Inversion table exercises are an excellent way to reduce back pain, train core muscles without stressing the spine, relieve stress and age gracefully. These are just a few of the inversion table benefits you can expect when you invest in an inversion table. There are many inversion tables on the market, and if you are like me, you want to make sure you get the most for your money.
Why You Need an Inversion Table
The best inversion table is one that is not only easy to use, but will also allow you complete range of use. Having a table you never use will not help you at all in your quest for fitness, so make sure you buy one you can and will use. An inversion table uses the force of gravity to help decompress you spine, discs and nerves. Hanging from your feet on a sturdy inversion table that has a solid, supportive back and secure foot grips allows you to completely relax and let your muscles lengthen, stretch and decompress. Head stands and other similar exercises do not offer the decompression benefits of inversion tables since you have to use your muscles to support your weight.
Inversion tables are self-controlled with handles that are easy to manipulate so you can invert yourself and get yourself upright without help or assistance. I really like that after a hard workout focusing on upper body strength that is intensive in upper body and back work, I can come home and easily do inversion exercises to relieve stress, muscle tightness and fatigue from a strenuous gym workout.
Inversion table exercises can be done in a partial inversion position or a full inversion position. Depending on the level of comfort you have with the inversion table and the muscles you want to work and the results you hope to see, you can create a complete regimen to do on your inversion table. Since there are a full range of exercises you can do on your inversion table, they make a great addition to any home gym.

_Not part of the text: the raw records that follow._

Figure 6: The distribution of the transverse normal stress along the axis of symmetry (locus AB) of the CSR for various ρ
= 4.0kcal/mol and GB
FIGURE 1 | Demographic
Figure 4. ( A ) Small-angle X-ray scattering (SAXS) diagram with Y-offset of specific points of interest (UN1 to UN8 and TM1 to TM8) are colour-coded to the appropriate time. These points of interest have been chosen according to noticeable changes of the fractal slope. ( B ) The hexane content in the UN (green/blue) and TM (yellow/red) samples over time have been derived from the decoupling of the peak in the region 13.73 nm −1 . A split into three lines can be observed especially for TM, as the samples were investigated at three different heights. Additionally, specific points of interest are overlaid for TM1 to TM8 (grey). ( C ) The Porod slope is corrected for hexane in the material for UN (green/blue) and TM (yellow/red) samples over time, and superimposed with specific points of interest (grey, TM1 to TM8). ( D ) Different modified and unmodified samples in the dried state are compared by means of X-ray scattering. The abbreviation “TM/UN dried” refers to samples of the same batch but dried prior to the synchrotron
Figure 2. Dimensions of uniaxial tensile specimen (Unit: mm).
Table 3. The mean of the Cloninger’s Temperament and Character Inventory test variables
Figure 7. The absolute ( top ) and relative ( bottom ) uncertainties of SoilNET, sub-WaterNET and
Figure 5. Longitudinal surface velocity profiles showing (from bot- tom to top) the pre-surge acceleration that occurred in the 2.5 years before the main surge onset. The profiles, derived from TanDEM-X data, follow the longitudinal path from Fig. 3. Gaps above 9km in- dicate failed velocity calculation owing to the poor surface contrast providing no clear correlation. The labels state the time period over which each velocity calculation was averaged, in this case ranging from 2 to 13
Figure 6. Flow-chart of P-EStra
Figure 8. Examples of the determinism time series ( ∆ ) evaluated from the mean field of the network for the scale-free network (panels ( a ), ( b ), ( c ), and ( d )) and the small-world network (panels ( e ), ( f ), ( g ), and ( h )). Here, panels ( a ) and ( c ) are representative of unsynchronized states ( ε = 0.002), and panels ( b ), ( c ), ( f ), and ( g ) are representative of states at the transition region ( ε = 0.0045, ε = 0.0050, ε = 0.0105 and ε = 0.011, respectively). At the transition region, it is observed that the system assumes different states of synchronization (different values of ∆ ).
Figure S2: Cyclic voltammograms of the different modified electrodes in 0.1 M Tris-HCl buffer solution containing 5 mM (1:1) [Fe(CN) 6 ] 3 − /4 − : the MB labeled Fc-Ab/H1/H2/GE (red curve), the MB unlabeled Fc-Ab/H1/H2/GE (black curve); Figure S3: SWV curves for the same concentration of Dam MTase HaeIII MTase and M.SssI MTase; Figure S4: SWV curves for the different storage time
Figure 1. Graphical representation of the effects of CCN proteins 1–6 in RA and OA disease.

Types of Exercises You Can Do With an Inversion Table
In the partially inverted position, I like to do gentle stretches for my head, neck, upper back and torso. By crossing one arm over the other and gripping the frame of the table, I can get a great stretch for my deltoids and arms. The twisting motion of this exercise also gives my lower back a great stretch as the gravity works to lengthen and decompress my spine and muscles. Stretching my neck is easy with my inversion table and I love to use it for that after a stressful day at the office. I simply strap in, invert myself partially and gently lift my head while rotating it slowly from side to side. After a few rounds of that exercise, I gently press my head against the table while gently lifting my shoulders off the table for an extension stretch to relieve the stress that I seem to hold in my neck and shoulders.
In the fully inverted position, you can really target your core abdominal and back muscles. In high school, I was a fit athlete and regular sports practices kept my abs and back in shape. Now that I work in an office, I have to focus on keeping my abs fit, tight and toned. Unfortunately, years of cradling a phone on my shoulder at the office left me with a wrenched neck that is stressed by traditional crunches and sit ups.
Targeting your abs is difficult without doing crunches, and the inversion table gives me the ability to do crunches without straining my neck. I do inverted crunches by lifting my torso half way to my knees and then I do another round of full sit ups where I bring my entire body to my knees. These inverted half and full sit ups require more muscle than traditional crunches, so you will see flat abs quickly without strain to your neck and back.
Inverted squats are great for strengthening legs and toning thighs and quadriceps. I brace my feet against the frame of the table and then use my legs to pull my body weight up, as a traditional squat except I am pulling my body weight up toward the table frame. Back extensions are another exercise I can do on the inversion table without pain or discomfort. I grasp both sides of the frame and push my torso and back up, gently stretching my back and torso to full extension, return and repeat.
Benefits of Inversion Tables
I have found my inversion table provides many benefits. Reduced stress, relief from back, neck, and shoulder pain, stimulation of circulation, reduced strain on the body while doing back, abdominal and other exercises and increased vigor and vitality are some of the benefits I have noticed since I started using my inversion table.
Who Should Not Use an Inversion Table and What to Remember About Using One
I researched before I bought and made sure I knew all the inversion table risks and benefits.
- People with glaucoma or retinal detachments may experience increased eye and ear pressure, which can cause discomfort or bleeding.
- An increase in blood pressure can happen from the inversion, so people with hypertension or high blood pressure should limit time inverted.
- Overdoing it on the inversion table can lead to pulled and sore muscles, so be sure to pace yourself and do not overwork your body on the table.
- Some people report headaches after using an inversion table from the increase of blood flow to their heads, but limiting the amount of time you spend in full inversion can prevent most occurrences of headaches.
- To be sure you are healthy and able to use an inversion table, consult with your physician or physical therapist or trainer to get advice and guidance on what type of table and inversion exercises are right for you.
I may never be in the same shape I was while I ran track in high school, but I can be in the best shape possible for my age and place in life. My inversion table helps me elongate, lengthen and tone my muscles and prevents stress and strain to my neck and back. Inversion has been of great benefit to me, I hope it will help you, too. Visit online retailers or your local sporting goods store to look at models and see if an inversion table belongs in your home gym.